The essence of such upheavals is that while they are usually underpinned by force, their overriding thrust is psychological. Those under assault are challenged to defend not only their territory but the basic assumptions of their way of life, their moral right to exist and to act in a manner that, until the challenge, had been treated as beyond question. The natural inclination, particularly of leaders from pluralistic societies, is to engage with the representatives of the revolution, expecting that what they really want is to negotiate in good faith on the premises of the existing order and arrive at a reasonable solution. 

That’s what U.S. allies have been trying to do with Trump; so far, they’ve refused to believe that the disruption, usually the province of ambitious outsiders, is coming from the very center of the international order on which they’ve come to depend. They appear to believe they can negotiate better outcomes or wait Trump out, but Trump rejects both these scenarios, telling them, in effect, to submit or fight.

And then there are the personal likes and dislikes of Donald Trump the man. He clearly resents what he must see as German Chancellor Angela Merkel’s intellectual condescension, and he treats long-winded, cocky French President Emmanuel Macron as something of a comic figure. His personal stylistic sympathies appear to lie with leaders who exert absolute power: Saudi Crown Prince Mohammed bin Salman, North Korea’s Kim Jong Un, Putin. He’s fascinated by their ability to make instant decisions; he thinks he can do business with them, rather than with Western leaders always looking over their shoulder to their electorates and coming at him with all sorts of slow, fussy scenarios and complex proposals.

There’s not much for Trump’s partners to like about his approach to triangulation. He’s unpleasant to deal with, not interested in consensus, often impossible to pin down. But, unlike previous U.S. leaders, he provides some clear answers to questions Kissinger asked of the U.S. in his book: What does the U.S. want to prevent or to achieve – alone if necessary or only as part of an alliance? What will the U.S. do or not do when pushed by its allies?

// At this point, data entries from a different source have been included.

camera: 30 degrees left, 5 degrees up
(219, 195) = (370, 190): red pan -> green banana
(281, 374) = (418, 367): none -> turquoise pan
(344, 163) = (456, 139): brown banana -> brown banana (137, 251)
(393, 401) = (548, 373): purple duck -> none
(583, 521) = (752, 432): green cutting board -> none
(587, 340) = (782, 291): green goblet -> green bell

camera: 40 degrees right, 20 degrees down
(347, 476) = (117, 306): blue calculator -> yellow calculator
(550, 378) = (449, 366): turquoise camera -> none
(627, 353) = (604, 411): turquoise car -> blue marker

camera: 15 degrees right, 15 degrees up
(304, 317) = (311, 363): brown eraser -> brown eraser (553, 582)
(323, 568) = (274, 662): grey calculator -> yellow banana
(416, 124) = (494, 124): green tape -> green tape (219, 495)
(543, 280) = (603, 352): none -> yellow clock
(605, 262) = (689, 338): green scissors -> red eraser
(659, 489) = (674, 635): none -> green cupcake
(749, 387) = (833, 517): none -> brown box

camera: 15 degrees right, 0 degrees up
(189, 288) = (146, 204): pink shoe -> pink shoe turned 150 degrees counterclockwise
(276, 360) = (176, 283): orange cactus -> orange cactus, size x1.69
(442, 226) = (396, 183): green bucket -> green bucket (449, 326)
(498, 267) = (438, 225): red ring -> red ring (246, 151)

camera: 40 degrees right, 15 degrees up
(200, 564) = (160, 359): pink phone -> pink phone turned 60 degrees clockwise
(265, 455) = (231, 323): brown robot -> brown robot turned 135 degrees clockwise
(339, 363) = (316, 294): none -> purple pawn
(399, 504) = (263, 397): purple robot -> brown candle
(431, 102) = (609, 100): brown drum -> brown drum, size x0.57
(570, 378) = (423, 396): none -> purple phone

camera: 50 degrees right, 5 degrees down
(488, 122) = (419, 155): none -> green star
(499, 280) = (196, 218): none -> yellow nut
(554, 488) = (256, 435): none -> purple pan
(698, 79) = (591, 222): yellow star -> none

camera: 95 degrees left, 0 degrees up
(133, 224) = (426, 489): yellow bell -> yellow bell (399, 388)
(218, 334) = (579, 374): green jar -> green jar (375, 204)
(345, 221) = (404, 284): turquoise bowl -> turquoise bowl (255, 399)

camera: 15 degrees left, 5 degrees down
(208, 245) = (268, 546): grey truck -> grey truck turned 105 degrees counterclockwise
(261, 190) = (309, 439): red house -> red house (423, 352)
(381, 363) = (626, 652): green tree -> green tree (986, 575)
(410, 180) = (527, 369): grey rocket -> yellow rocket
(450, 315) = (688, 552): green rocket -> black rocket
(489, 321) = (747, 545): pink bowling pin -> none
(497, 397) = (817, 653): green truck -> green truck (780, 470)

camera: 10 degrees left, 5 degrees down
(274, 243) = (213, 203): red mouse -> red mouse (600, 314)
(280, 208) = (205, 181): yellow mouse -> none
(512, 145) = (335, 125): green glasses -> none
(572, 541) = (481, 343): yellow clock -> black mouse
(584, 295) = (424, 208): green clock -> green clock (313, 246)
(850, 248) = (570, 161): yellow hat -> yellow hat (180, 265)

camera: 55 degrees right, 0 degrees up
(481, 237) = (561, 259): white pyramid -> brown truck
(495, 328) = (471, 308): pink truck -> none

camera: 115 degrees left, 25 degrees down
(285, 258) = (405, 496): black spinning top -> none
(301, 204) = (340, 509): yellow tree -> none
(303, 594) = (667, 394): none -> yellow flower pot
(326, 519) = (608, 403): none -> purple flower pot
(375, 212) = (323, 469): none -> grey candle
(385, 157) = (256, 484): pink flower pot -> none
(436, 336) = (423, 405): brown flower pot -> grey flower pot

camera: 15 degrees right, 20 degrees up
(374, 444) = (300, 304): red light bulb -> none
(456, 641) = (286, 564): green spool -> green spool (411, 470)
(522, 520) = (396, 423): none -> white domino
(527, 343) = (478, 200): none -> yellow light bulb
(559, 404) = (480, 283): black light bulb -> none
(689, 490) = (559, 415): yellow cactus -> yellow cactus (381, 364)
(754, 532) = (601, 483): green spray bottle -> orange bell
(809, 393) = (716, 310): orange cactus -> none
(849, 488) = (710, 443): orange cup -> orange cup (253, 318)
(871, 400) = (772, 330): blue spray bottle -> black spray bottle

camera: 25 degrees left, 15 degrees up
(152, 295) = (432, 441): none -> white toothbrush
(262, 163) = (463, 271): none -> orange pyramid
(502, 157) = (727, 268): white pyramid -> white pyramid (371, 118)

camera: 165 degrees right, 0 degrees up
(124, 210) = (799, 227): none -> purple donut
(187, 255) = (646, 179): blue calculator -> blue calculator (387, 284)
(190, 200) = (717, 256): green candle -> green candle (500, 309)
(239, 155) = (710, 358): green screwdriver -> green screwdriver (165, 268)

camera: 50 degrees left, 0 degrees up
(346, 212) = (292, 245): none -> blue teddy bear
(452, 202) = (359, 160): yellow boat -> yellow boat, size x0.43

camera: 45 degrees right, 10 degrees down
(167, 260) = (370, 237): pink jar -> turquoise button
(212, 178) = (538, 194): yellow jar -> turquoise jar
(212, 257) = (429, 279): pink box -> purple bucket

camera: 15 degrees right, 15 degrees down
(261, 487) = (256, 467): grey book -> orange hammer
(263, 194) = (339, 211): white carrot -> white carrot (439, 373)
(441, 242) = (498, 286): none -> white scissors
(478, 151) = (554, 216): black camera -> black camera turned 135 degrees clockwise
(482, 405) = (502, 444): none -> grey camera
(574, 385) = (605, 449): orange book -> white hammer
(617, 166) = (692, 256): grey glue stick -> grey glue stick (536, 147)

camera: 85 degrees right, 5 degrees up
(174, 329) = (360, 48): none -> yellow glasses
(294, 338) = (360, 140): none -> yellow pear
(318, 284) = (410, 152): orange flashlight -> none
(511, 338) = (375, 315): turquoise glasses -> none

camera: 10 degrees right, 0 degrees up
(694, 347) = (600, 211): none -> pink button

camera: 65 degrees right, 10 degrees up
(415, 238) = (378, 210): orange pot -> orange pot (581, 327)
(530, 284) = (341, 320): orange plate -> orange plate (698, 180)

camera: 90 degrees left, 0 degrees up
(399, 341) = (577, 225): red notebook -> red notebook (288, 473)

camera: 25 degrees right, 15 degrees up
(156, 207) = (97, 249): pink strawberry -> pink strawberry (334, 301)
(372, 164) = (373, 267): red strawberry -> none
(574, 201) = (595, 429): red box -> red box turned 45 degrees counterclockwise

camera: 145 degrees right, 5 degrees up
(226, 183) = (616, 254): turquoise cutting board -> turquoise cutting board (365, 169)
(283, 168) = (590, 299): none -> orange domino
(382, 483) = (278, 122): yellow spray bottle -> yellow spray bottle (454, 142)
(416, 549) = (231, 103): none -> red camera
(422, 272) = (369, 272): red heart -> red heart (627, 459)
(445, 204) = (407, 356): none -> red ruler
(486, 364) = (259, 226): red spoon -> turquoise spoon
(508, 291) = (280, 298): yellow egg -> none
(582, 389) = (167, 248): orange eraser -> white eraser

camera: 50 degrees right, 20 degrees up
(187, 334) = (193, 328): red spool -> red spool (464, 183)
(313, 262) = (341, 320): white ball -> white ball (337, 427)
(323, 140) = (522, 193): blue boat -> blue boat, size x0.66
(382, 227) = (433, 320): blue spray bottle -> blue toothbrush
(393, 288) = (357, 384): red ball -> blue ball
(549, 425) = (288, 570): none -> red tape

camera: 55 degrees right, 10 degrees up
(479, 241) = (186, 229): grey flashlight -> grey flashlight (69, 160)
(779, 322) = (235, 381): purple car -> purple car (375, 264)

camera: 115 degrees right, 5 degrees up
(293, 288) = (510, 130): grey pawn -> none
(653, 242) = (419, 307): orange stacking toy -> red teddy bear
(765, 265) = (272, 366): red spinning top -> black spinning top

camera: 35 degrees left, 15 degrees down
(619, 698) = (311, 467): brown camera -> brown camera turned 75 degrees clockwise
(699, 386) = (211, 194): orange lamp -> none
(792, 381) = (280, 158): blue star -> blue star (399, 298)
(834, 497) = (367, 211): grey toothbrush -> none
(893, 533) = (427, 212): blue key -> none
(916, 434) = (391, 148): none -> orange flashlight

Trump’s answers are simple. The U.S. will seek an economic advantage no matter who’s at the other side of the table, it will stretch the rules as much as it can to get it, and no kind of pressure will divert it from its pursuit of the advantage. These answers, in turn, lead to a question the G-6 leaders and all U.S. allies need to answer: Do they want to be led on these terms or do they have the guts to present an alternative? Leaving this question unanswered is an option, but only if one believes the U.S. will not re-elect Trump or ever elect another Trump.